Exercise details
Please put the item lines below into a Markdown table with the columns n and Line, giving each row a number and leaving out blank lines. Begin at the line that has "of h=9 m=48." and stop after the line that has "The clock shows h=6 m=45".

Recorded information
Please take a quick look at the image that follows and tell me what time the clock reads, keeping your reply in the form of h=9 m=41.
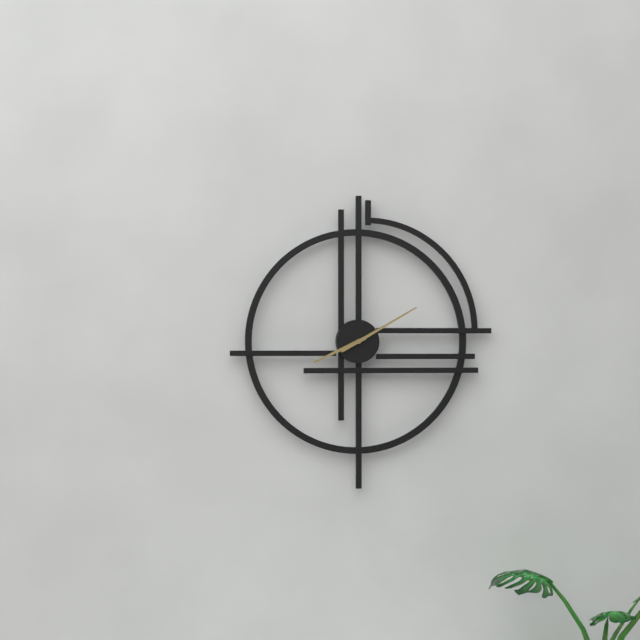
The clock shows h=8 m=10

==

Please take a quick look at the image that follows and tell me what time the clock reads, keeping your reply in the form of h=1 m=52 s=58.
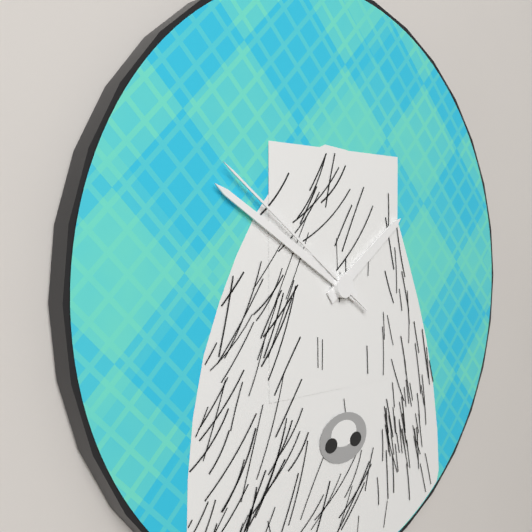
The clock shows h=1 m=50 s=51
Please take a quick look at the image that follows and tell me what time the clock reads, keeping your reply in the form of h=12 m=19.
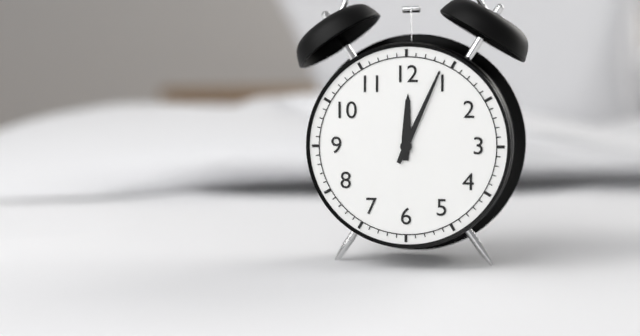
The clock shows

---

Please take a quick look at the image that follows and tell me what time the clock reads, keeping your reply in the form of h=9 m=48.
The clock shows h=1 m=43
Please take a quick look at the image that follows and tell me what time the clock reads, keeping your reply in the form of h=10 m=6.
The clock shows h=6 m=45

The reply
| n | Line |
|---|---|
| 1 | Please take a quick look at the image that follows and tell me what time the clock reads, keeping your reply in the form of h=9 m=48. |
| 2 | The clock shows h=1 m=43 |
| 3 | Please take a quick look at the image that follows and tell me what time the clock reads, keeping your reply in the form of h=10 m=6. |
| 4 | The clock shows h=6 m=45 |